For Mr Blair, after the brief spell at university and having been back for holidays, naturally knows better than the rest of us that Australia is the model to embrace. Here is that most tedious dinner-party companion, the sanctimonious bore who bangs on about how dreadful everything’s become over here in the UK — the filthy streets, the terrible schools, etc. — who announces that the minute the last child is finished with uni, he and Pamela are emigrating to Oz. Well, it’s all so clean over there, isn’t it, and all that space! Everyone surfs, they’ve never heard of asthma, the food’s unbelievable, and you can buy a beautiful bungalow in one of Brisbane’s best suburbs, with a pool and a couple of acres, for the price of a garage in Highbury Fields! Honestly, it’s quite beyond me why anyone in their right mind wants to stay in nasty, stinky old Britain when there’s heaven on earth to be had in Australia.
One can understand the charm of a country with no history for a man who regards any event before 1 May 1997 as, at best, an irrelevance and, at worst, an encumbrance. And so much the better if Australia has come to share his own distaste for the old world of Europe, gazing longingly over the Pacific, just as Mr Blair looks across the Atlantic towards big brother America.
Distanced by vast oceans from the rest of the developed world, as devoid of culture as of history, Australia’s sole method of establishing a global identity is winning at sport. ‘At the Commonwealth Games you once again showed the world the exuberance and sheer style that is modern Australia,’ Mr Blair schmoozed the Canberra parliament. ‘You also won rather more than the rest of us!’ Of course they did. The country with the closest parallel to the Australian sporting fixation is South Africa, and despite the public face of liberalism it boastfully presents, Australia is as close spiritually to an apartheid state as the democratic world knows today.

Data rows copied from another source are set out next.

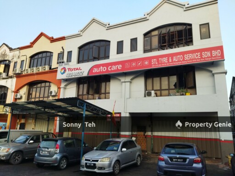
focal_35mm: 27
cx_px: 118
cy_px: 88
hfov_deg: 65.3
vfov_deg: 51.4
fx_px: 183
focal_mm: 4.71
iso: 99
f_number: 1.79
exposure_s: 1/253
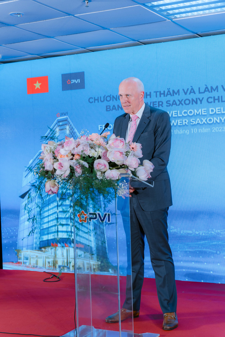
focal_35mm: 60
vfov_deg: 33.2
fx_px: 566
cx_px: 112
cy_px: 168
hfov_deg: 22.5
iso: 640
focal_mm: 60.4
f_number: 4
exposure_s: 1/160
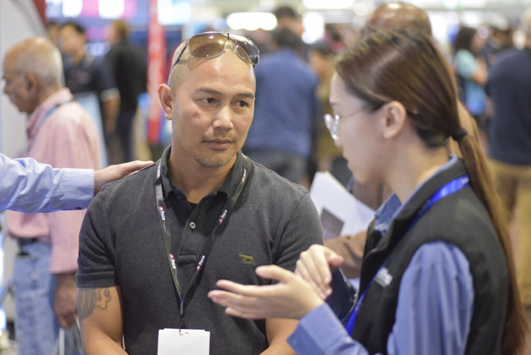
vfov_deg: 13.7
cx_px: 266
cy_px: 178
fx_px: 1476
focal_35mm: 100
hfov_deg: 20.4
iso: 6400
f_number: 2.8
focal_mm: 100
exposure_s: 1/125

In the speech, Mr Blair spoke of British and Australian forces serving together in Afghanistan, and of how both countries have ‘long since gotten over [you gotta love that gotten; strewth, mate, another week in Oz an’ he’d be a fair dinkum larrikin] the fear that different ethnic groups damage our identity or put our cohesion at risk. Today we take pride in our diversity.’ Indeed we do. Five years ago, John Howard was in desperate electoral trouble when that Norwegian vessel entered Australian waters with a cargo of 400 refugees, mostly Afghans fleeing the Taleban. You will recall how Mr Howard refused those desperate souls asylum, finding Australia’s Gspot to win an election he had been certain to lose. So much for the empathy for the victims of Islamic theocracies on which Mr Blair also touched in the speech.
Normally one would ascribe his ability to spout such drivel with a straight face to his actorly skills, but in the case of his Rotarian passion for shiny, happy Australia it comes from the heart. Weighed down by the wilful ingratitude of a Britain that never showed any interest in being reborn as a young country, this frustrated midwife looks at the parched grass of the Outback and somehow finds it greener. It’s all there for him and Cherie when the time comes, just an unchartered Boeing 777 away.